• [WHAT THIS TASK INVOLVES]: Where a line of the data below has the string "collect", copy that line.

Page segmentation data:
[Start of section]

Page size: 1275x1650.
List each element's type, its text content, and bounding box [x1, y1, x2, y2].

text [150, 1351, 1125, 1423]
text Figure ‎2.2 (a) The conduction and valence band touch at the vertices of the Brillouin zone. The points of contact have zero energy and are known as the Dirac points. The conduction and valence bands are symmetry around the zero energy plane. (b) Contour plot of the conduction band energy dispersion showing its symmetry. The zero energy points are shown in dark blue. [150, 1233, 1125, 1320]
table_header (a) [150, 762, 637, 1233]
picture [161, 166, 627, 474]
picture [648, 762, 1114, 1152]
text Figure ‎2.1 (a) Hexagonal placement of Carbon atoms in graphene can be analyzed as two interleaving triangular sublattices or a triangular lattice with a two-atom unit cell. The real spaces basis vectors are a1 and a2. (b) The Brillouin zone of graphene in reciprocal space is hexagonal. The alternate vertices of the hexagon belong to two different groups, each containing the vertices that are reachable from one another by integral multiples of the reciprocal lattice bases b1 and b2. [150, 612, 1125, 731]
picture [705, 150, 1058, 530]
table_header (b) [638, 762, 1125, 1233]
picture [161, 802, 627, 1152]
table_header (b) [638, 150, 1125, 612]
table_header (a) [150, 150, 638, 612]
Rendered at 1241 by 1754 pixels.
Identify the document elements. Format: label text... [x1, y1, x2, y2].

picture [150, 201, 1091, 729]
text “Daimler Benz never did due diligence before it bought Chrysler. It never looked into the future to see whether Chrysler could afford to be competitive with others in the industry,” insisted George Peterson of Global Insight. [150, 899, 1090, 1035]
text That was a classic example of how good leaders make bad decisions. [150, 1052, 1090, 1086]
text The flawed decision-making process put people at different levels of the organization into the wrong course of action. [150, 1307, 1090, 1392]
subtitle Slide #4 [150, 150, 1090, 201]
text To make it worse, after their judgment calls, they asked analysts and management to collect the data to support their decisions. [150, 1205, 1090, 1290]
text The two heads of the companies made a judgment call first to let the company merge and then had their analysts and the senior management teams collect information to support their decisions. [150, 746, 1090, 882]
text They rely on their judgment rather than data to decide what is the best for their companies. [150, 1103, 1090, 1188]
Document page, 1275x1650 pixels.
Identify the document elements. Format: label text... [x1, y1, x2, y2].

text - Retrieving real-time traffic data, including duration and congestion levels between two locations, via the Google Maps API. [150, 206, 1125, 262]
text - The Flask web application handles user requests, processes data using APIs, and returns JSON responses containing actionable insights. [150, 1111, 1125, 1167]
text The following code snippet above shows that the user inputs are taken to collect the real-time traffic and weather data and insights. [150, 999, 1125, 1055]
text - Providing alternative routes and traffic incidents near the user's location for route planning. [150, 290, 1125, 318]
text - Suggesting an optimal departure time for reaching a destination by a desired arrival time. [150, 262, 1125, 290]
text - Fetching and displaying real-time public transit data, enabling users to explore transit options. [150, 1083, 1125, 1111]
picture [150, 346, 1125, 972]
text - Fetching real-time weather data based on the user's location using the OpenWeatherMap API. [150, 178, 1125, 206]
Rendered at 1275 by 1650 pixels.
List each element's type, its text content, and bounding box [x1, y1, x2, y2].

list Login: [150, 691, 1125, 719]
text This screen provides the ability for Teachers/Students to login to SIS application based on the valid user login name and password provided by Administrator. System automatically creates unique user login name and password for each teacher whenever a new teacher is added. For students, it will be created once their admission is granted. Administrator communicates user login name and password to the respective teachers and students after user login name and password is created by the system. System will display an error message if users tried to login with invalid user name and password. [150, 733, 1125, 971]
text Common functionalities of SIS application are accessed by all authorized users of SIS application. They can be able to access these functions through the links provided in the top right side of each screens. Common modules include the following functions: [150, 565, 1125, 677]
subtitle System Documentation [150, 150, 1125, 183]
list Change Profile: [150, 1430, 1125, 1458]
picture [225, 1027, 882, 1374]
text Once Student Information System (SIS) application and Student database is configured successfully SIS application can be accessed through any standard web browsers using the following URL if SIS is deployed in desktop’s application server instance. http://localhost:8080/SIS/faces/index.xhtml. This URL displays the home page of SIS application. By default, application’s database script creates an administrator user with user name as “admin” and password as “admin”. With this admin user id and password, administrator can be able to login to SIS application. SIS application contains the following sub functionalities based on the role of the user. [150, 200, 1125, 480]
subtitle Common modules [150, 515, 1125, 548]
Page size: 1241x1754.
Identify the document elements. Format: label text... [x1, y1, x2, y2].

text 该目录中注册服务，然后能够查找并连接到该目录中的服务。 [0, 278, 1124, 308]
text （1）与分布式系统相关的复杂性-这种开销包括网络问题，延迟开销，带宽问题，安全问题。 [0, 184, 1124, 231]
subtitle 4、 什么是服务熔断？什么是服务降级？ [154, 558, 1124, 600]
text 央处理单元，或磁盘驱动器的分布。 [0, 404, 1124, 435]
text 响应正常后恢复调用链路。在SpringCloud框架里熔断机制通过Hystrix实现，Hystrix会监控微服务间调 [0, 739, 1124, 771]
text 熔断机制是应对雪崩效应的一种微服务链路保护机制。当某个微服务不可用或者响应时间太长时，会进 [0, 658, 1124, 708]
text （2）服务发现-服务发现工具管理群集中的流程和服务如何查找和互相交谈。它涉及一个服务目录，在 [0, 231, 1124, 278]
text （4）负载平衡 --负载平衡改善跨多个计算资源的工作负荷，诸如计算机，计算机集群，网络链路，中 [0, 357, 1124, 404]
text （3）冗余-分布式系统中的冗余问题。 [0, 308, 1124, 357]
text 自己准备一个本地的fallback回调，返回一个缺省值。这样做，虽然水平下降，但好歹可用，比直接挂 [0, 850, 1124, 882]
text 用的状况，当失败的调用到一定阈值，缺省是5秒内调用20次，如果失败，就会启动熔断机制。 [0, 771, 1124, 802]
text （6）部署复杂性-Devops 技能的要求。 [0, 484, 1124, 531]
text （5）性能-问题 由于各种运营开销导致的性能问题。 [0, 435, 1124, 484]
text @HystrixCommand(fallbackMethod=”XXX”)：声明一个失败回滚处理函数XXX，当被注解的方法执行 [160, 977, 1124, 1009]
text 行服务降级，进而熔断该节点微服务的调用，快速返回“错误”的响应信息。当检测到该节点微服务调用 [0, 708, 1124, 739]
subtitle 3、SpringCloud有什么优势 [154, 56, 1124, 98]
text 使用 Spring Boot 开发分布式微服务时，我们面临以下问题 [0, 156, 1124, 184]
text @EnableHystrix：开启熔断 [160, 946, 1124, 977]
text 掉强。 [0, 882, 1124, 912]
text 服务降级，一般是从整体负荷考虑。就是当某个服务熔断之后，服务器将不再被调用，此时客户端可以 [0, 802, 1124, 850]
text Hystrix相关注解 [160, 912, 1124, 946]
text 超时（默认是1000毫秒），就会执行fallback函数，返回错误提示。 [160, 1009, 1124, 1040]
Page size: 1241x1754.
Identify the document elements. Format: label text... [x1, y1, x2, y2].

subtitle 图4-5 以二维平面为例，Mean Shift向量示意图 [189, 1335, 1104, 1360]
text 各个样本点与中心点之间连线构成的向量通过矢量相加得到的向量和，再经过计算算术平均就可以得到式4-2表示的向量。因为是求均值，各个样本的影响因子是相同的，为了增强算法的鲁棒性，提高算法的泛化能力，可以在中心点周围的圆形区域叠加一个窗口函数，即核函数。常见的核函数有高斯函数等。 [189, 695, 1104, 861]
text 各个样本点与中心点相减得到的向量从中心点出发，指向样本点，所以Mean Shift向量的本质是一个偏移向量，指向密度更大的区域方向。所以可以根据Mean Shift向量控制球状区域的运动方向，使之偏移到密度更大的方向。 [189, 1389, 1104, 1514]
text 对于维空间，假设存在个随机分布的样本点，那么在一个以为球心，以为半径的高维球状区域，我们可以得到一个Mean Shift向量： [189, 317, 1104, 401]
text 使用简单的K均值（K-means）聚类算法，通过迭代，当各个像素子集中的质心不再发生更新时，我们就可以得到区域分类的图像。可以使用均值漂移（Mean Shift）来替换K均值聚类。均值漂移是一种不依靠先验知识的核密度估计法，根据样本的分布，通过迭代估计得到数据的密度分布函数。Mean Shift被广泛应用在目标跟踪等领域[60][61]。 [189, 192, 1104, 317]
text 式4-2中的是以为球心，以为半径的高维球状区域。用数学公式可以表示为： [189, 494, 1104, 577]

[End of section]

• [EXERCISE SOLUTION]:
text To make it worse, after their judgment calls, they asked analysts and management to collect the data to support their decisions. [150, 1205, 1090, 1290]
text The two heads of the companies made a judgment call first to let the company merge and then had their analysts and the senior management teams collect information to support their decisions. [150, 746, 1090, 882]
text The following code snippet above shows that the user inputs are taken to collect the real-time traffic and weather data and insights. [150, 999, 1125, 1055]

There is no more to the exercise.